Alison Miller Singley
atms @ berkeley.edu
Alison is a 1st year Psychology graduate student and Fellow in Research in Cognition and Mathematics Education. She is interested in the effect of training on brain structure and function, and is working with both the Education Department and Silvia Bunge to investigate how reasoning training affects math performance.
Sarah Munro
sarah.munro @ berkeley.edu
Sarah, a 4th year PhD student in the lab, received a BSc in Cognitive Neuroscience from Brown University in 2005. She is interested in what typical and atypical development can tell us about the organization of the brain. Currently, she is studying the role of Tourette Syndrome in dopamine activity, reward processing, and feedback learning. In typically developing children, she is investigating the effects of dopamine-related gene variation on learning from positive and negative feedback.
Zdena Op de Macks
zaopdemacks @ berkeley.edu
Zdena arrived in Berkeley from the Netherlands in August 2010 to become a graduate student in Psychology. While her interests are in brain development during adolescence, she is especially fascinated by the effect of pubertal hormones, like testosterone and estrogen, on adolescent brains and behavior. Her research project, in collaboration with Silvia Bunge and Ron Dahl (Department of Public Health) focuses on the relationship between pubertal hormones and the way brains process reward in the context of risky decision-making.
Kirstie Whitaker
kirstie.whitaker @ berkeley.edu
Kirstie Whitaker is a 5th year Neuroscience graduate student.
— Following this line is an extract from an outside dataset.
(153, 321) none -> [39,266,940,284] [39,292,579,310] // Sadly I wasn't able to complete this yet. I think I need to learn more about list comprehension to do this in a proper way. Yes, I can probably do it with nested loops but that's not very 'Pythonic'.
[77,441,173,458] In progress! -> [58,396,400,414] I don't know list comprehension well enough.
She holds a BSc in Physics from the University of Bristol, UK and an MSc in Medical Physics from the University of British Columbia, Canada. Her research in the Bunge lab focuses on the development of reasoning abilities and the corresponding changes in the brain through childhood and adolescence. When she isn’t looking at MRI pictures in lab, she is following her dog’s cognitive development: teaching and competing in K9 Nosework trials.